In any case, I think it would be good for me to engage in some form of mental practice or meditation practice regularly, just to try to calm my mind a bit. I’m extremely tense very much of the time, and I think it contributes to my sleep troubles and to overeating. I rarely eat from hunger—when I’m doing something in which I’m interested, I rarely even feel hunger. Instead, I eat as a sort of self-soothing behavior, something that becomes less of a problem when I’m less depressed and unhappy. So, as you can imagine, it’s been pretty bad for quite a while.
Of course, it’s hard to avoid indulging at this time of year, since there are holiday treats and goodies everywhere. I think since around Halloween I’ve been going back and forth trying to do better with diet and exercise, with highly inconsistent results. I think that, after Monday at the latest, I should be able at least to avoid most temptations, since even at the office people won’t be bringing or receiving sweets or special foods and people won’t be talking about them as much anymore. Not that I can use such things as an excuse; the weakness is all mine, of course. But I must strive to become stronger if I can, and this will at least be somewhat easier with the holidays over.
Speaking of holidays, though, let me use this as my opportunity to wish all of you who celebrate it a Merry Christmas! It’s a good holiday, a family-oriented and uplifting holiday, whether you focus on religious observation or purely secular observation, and even if you go so far as to use it as a day to celebrate the birth of Newton (whose birthday was December 25th, albeit on the Julian calendar not the Gregorian calendar used in the modern world).
As far as religious observation goes, it should be noted that—as I understand it—Christmas wasn’t even a holiday in Christendom until the late Middle Ages or some such time, when it was more or less engineered to take over from other popular solstice-related celebrations such as Yule and Saturnalia and all that stuff.

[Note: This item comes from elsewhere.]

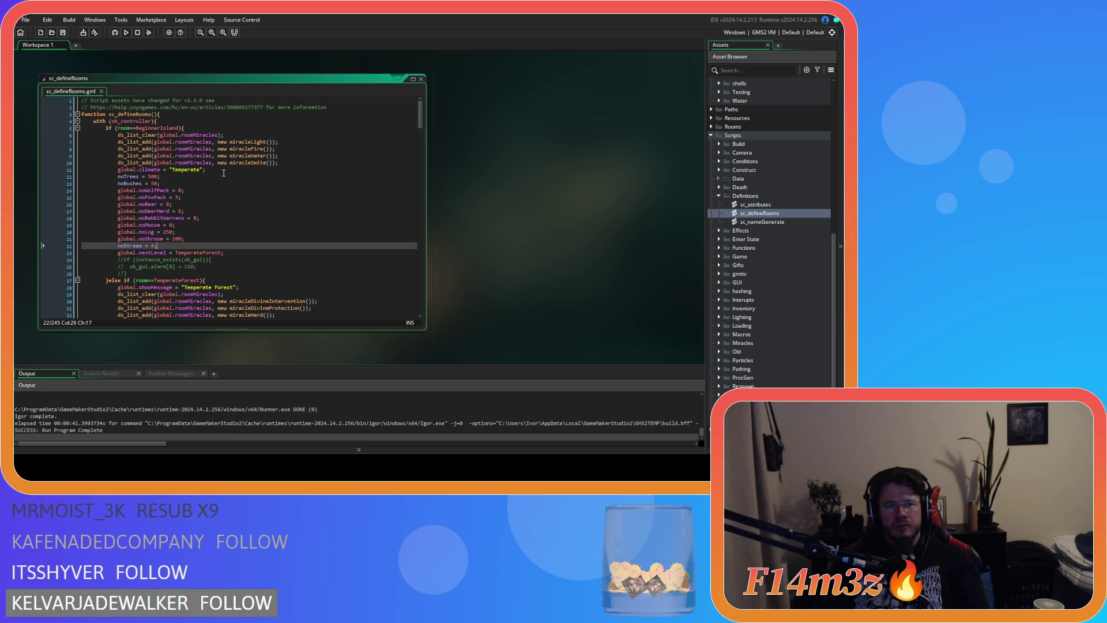
scroll(200, 183, "down", 13)
scroll(225, 175, "down", 8)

It’s fair enough that they didn’t celebrate the birth of Jesus in December, because apparently most biblical scholars agree that he was born sometime in the summer (and that wasn’t in the southern hemisphere—see my post recently that discusses seasons and the solstice and such). Still, I doubt he’d be too worried about the date of the celebration of his birth being moved. After all, there’d been a hiatus of about one and a half millennia during which it wasn’t really celebrated at all, though the story—two different versions of it—is there in two of the Gospels (Matthew and Luke*). He was probably only too willing to take what he could get, as long as it wasn’t frankincense or myrrh.

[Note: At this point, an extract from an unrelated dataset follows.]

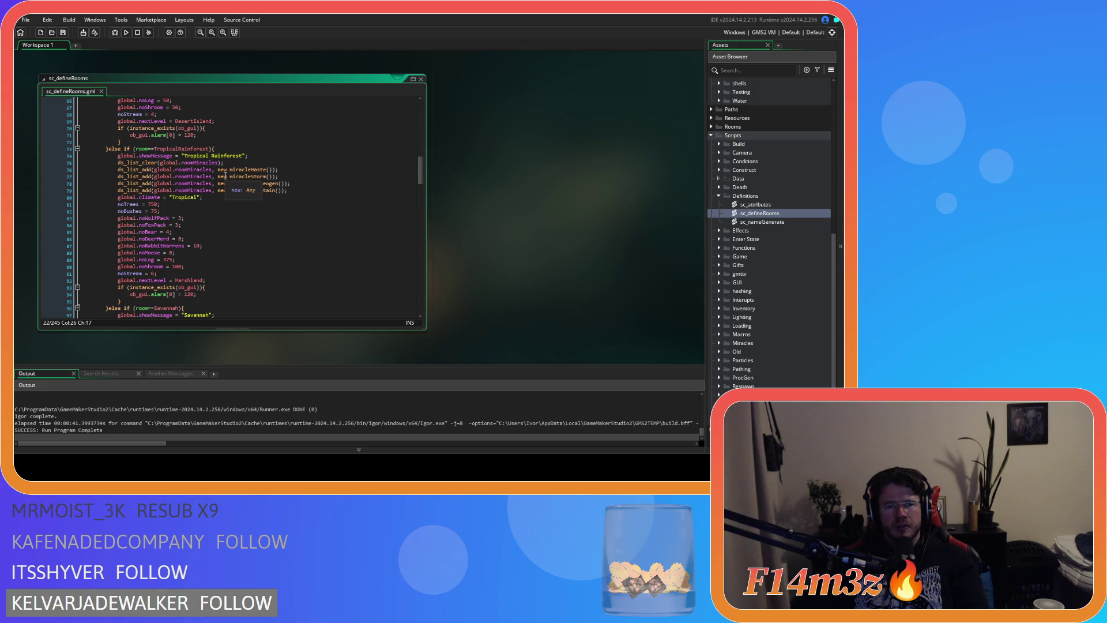
scroll(225, 175, "down", 7)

Sorry, I don’t mean to be disrespectful. When I was giving the year above, I deliberately only put in the Anno Domini contraction as a show of respect and courtesy, and I did not do so ironically. Though I don’t think Jesus was perfect as a moral teacher—C.S. Lewis himself admitted that much in an oblique way—even if you’re thoroughly areligious, there are a fair few good things in his sermons. He certainly was no advocate of war or avarice or nepotism or xenophobia, and hypocrisy really ticked him off.
He did tend to teach in parables a great deal, and he got rather exasperated when people didn’t quite get the points he was making. I don’t see how any Christian could read the gospels and then take the whole Bible as literal truth. Jesus was practically screaming in everyone’s face that a lot this was metaphor, and if you take him as an incarnation of God, then surely this can apply to the whole shebang.
Anyway, I won’t get into all that anymore for now. Belief is tricky. I’m not good at it in general—I have to check and make sure I have my keys with me about 200 times a day—and I don’t really advocate it; I prefer to be provisionally convinced by evidence and argument and to remain open to have my conclusions updated by new evidence and argument to whatever degree is appropriate. But I do believe there’s nothing wrong with wishing all of you a Very Merry Christmas (and with words borrowed from my favorite Doctor, at that).

The Happy New Year stuff will come next week.
*Am I the only one who wants to say the gospels as “Matthew, Mark, Luke, and Leia”, or perhaps, “Matthew, Mark, Luke, and Han”, which would at least sound nearly the same? Best not to read from the book of Boba Fett, though, or so I’ve heard.